DIRECTIONS
In the data below, the answer is the run of lines from the line containing "189: (652, 172)" through the line containing "241: (617, 68)", both included; print it exactly and nothing else.

EXERCISE INPUTS

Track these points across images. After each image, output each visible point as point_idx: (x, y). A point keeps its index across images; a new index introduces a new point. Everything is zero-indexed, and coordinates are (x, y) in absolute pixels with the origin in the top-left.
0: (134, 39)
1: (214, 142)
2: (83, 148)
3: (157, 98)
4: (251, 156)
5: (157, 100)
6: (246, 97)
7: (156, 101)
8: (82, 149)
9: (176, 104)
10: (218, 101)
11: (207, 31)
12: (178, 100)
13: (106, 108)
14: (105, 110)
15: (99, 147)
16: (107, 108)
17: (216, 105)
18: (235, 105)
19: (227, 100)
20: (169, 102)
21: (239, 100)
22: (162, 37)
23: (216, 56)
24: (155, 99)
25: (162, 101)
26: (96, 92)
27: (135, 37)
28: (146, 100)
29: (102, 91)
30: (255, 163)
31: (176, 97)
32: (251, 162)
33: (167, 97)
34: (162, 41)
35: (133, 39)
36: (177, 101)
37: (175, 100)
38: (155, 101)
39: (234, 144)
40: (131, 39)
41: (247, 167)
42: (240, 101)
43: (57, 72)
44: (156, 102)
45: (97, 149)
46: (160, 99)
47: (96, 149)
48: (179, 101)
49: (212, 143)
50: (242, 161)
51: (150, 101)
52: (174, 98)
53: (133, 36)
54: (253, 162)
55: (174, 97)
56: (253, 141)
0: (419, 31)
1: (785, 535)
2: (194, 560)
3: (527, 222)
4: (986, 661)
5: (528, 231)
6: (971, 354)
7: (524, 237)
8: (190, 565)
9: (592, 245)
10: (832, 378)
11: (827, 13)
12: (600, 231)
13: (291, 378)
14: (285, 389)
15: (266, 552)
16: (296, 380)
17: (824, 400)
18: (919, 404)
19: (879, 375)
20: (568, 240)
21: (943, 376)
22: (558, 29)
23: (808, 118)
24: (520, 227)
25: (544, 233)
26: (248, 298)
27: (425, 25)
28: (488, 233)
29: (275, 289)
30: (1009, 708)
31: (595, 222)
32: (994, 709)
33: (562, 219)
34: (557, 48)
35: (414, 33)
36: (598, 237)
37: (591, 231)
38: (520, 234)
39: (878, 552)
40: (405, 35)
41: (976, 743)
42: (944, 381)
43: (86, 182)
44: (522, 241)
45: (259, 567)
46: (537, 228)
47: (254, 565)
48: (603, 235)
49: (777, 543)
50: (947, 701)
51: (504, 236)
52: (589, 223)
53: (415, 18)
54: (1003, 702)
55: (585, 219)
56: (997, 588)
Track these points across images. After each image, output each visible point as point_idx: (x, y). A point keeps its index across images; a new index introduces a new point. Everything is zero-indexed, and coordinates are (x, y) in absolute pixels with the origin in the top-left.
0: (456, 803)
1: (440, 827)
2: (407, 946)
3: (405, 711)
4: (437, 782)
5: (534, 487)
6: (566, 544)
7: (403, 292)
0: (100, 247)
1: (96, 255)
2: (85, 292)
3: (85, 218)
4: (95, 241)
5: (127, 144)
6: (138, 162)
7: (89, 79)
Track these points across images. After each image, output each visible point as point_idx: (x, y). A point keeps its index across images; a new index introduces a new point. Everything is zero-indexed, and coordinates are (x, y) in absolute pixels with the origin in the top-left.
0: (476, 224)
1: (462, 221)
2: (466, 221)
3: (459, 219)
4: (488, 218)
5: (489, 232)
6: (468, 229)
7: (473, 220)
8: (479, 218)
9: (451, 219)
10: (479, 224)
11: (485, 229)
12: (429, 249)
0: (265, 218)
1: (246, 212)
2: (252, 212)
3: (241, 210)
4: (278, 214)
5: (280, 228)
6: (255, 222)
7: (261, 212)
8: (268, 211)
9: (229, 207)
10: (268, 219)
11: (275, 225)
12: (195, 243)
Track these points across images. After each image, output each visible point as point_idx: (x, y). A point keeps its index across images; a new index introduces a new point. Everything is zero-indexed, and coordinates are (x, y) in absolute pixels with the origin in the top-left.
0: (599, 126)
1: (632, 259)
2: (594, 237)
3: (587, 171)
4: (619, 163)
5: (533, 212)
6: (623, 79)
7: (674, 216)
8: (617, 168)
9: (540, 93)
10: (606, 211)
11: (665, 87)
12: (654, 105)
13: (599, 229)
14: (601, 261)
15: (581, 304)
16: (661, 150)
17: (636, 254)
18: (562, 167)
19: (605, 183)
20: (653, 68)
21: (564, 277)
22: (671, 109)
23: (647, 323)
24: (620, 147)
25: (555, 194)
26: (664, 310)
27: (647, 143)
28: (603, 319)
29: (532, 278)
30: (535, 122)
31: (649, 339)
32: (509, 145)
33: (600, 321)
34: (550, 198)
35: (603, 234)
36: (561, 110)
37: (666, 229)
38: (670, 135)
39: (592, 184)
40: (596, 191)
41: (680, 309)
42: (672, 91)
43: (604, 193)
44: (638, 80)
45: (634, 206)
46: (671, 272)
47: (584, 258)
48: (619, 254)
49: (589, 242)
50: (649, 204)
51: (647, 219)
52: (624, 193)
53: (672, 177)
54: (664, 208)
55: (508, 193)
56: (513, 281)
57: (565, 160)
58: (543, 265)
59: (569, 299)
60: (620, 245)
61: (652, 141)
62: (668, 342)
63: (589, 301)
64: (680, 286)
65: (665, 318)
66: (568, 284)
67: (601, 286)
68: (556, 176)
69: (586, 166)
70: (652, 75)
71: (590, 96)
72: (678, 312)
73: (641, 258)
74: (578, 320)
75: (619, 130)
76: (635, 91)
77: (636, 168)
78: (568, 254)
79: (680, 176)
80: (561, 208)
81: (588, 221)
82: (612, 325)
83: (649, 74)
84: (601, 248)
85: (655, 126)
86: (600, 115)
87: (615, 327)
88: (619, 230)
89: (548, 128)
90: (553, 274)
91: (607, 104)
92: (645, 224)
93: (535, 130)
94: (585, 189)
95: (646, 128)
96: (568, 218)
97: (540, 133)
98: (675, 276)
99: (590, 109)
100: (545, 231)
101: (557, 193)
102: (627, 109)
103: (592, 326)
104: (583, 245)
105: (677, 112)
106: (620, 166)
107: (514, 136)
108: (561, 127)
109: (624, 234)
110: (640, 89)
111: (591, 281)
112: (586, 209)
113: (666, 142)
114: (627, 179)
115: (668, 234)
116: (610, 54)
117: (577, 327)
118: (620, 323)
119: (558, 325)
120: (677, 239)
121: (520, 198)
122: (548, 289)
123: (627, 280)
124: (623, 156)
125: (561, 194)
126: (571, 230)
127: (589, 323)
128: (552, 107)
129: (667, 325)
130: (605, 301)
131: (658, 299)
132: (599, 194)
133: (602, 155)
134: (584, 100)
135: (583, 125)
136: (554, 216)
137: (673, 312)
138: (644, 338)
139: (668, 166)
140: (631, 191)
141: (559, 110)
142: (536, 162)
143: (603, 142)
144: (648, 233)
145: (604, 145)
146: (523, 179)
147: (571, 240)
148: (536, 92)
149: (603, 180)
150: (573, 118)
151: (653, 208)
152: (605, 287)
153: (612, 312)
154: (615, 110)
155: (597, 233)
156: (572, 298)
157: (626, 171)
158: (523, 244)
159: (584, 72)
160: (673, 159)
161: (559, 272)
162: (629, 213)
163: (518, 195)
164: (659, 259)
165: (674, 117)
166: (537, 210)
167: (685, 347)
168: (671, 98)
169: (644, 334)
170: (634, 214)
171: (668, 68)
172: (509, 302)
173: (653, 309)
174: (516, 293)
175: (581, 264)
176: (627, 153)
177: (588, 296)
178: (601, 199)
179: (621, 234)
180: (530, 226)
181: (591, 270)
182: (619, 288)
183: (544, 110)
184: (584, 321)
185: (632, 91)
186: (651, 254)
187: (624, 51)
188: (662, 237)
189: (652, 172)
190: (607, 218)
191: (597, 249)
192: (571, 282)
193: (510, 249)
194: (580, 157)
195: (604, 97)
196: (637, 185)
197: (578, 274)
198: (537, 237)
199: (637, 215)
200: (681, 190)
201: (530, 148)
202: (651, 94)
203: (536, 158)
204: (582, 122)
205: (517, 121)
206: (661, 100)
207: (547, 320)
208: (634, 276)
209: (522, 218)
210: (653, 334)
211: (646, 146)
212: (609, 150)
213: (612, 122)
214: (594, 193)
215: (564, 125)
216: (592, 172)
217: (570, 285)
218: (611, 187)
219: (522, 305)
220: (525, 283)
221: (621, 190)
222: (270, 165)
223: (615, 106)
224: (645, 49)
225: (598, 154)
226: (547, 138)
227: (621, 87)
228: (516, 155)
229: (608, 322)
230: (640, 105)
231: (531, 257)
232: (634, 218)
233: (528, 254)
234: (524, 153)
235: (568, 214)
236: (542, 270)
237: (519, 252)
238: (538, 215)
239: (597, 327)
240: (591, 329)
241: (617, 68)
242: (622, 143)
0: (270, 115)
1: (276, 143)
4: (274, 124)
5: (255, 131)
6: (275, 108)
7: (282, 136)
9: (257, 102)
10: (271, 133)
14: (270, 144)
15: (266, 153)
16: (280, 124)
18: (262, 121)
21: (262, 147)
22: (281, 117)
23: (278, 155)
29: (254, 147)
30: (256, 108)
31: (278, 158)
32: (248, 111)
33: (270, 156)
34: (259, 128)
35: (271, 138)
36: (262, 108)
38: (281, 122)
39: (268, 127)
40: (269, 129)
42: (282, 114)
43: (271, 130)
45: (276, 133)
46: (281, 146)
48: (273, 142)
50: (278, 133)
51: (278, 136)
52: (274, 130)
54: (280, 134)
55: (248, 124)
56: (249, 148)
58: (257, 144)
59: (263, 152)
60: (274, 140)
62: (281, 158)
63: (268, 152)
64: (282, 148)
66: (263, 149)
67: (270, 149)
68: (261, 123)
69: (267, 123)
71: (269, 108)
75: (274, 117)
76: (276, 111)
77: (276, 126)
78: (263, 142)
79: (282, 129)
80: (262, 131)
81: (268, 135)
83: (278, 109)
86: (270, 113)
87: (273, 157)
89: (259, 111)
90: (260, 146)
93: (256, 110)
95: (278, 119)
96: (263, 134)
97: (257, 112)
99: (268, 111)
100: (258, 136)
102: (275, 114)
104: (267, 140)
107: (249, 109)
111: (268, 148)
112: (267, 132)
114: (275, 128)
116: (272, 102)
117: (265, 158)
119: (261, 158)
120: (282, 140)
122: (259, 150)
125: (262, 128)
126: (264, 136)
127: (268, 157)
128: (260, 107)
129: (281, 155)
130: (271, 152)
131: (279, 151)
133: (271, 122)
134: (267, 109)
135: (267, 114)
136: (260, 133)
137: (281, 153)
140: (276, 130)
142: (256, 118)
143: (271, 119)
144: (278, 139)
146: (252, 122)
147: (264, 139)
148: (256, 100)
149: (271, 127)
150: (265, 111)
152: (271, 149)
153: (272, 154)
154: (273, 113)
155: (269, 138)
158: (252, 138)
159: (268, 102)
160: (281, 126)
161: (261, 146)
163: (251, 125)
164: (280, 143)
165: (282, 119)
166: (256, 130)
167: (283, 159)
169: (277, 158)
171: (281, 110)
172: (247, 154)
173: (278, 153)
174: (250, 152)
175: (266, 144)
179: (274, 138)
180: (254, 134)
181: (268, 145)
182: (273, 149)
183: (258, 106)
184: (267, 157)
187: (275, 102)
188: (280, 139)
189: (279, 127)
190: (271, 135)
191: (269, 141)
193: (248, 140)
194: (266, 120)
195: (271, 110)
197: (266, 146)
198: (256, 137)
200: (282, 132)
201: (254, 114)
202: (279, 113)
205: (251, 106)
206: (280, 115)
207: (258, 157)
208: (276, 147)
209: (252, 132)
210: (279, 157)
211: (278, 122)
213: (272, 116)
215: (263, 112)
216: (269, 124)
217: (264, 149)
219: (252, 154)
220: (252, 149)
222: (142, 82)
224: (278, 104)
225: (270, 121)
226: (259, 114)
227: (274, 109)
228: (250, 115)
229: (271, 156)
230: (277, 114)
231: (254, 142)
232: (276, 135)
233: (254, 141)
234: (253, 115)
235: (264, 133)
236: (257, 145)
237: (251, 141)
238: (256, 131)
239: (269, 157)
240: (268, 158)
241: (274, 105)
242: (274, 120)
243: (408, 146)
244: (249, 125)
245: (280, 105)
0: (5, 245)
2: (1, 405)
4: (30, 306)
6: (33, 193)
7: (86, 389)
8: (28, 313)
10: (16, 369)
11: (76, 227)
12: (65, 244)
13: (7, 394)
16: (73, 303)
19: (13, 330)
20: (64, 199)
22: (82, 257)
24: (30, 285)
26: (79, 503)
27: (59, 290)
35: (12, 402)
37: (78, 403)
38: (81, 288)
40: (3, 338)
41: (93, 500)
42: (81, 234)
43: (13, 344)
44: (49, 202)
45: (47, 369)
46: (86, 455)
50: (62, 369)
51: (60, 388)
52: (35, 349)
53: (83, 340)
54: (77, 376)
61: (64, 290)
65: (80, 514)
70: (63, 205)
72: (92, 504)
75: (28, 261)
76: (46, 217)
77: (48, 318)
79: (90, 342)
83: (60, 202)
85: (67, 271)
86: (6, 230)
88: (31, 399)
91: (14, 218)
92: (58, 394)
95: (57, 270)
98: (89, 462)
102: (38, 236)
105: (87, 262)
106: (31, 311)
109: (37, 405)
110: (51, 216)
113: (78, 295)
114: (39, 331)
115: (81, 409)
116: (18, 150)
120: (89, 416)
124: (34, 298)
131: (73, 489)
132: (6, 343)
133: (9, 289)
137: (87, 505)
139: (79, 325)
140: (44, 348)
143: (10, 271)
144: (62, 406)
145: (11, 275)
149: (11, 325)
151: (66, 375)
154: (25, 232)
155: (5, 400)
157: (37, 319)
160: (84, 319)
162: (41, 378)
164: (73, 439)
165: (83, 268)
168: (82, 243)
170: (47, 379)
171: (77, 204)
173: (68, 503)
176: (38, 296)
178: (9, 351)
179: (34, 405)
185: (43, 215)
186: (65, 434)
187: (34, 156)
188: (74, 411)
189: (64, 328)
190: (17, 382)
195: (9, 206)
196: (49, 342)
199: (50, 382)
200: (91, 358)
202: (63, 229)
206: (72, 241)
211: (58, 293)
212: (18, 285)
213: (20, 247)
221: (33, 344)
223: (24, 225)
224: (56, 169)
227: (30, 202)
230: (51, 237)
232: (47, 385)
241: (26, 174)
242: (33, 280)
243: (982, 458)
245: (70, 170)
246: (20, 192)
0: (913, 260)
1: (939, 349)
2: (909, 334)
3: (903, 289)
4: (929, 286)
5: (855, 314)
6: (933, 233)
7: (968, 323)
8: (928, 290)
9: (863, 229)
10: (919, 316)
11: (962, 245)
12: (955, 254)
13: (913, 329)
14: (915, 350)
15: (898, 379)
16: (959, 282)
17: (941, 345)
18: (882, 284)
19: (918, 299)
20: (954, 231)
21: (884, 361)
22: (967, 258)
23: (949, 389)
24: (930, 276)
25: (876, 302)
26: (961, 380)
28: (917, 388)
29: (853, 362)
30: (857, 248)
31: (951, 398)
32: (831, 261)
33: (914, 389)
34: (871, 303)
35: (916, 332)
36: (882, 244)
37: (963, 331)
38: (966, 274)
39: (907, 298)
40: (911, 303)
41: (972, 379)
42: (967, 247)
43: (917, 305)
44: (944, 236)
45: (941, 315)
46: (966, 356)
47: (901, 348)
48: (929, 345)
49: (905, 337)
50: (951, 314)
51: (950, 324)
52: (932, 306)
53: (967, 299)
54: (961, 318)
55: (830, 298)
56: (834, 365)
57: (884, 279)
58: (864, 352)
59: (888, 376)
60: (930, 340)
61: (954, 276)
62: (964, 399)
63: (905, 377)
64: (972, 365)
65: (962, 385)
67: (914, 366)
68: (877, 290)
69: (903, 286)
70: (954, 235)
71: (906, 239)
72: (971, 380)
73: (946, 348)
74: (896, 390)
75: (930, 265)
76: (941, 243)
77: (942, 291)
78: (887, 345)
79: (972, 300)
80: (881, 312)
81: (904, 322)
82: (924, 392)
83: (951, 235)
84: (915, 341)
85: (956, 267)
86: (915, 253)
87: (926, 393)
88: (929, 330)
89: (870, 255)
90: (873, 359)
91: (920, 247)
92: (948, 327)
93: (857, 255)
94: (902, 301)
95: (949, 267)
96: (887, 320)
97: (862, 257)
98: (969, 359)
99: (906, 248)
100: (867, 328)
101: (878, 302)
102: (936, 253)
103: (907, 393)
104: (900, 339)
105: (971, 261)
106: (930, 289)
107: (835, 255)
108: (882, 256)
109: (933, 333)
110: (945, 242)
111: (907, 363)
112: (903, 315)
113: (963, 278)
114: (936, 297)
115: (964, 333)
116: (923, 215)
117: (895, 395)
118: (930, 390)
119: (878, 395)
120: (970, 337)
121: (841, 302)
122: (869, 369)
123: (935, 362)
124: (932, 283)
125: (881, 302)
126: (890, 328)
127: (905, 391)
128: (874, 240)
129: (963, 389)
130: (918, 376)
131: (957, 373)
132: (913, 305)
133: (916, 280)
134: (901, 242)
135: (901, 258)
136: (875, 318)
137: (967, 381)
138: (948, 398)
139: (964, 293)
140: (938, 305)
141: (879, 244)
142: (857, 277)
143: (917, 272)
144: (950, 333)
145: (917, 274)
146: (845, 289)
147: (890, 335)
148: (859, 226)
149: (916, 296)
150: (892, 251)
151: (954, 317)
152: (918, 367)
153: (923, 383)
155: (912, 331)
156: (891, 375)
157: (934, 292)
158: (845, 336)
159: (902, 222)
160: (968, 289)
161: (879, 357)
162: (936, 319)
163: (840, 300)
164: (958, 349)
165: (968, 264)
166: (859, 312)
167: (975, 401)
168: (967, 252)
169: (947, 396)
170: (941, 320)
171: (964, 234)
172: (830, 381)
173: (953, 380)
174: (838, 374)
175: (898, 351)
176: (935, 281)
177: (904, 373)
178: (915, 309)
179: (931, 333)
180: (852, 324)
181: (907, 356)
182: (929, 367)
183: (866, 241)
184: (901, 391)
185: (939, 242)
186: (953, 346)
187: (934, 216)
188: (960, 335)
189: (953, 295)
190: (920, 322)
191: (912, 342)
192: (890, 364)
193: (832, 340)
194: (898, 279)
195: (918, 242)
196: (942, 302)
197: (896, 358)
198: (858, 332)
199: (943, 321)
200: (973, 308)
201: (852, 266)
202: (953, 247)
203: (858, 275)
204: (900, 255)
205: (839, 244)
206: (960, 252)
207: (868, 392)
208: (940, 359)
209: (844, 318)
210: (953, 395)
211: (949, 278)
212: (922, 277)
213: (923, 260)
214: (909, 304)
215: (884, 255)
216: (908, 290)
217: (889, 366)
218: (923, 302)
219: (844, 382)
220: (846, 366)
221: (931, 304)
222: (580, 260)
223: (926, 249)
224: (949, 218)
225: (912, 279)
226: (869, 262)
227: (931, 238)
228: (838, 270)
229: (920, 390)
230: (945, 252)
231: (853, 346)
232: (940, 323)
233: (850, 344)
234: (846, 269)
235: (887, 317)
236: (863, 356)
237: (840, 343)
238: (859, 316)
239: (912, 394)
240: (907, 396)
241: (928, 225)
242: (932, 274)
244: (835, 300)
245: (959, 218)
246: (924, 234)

RESPONSE
189: (652, 172)
190: (607, 218)
191: (597, 249)
192: (571, 282)
193: (510, 249)
194: (580, 157)
195: (604, 97)
196: (637, 185)
197: (578, 274)
198: (537, 237)
199: (637, 215)
200: (681, 190)
201: (530, 148)
202: (651, 94)
203: (536, 158)
204: (582, 122)
205: (517, 121)
206: (661, 100)
207: (547, 320)
208: (634, 276)
209: (522, 218)
210: (653, 334)
211: (646, 146)
212: (609, 150)
213: (612, 122)
214: (594, 193)
215: (564, 125)
216: (592, 172)
217: (570, 285)
218: (611, 187)
219: (522, 305)
220: (525, 283)
221: (621, 190)
222: (270, 165)
223: (615, 106)
224: (645, 49)
225: (598, 154)
226: (547, 138)
227: (621, 87)
228: (516, 155)
229: (608, 322)
230: (640, 105)
231: (531, 257)
232: (634, 218)
233: (528, 254)
234: (524, 153)
235: (568, 214)
236: (542, 270)
237: (519, 252)
238: (538, 215)
239: (597, 327)
240: (591, 329)
241: (617, 68)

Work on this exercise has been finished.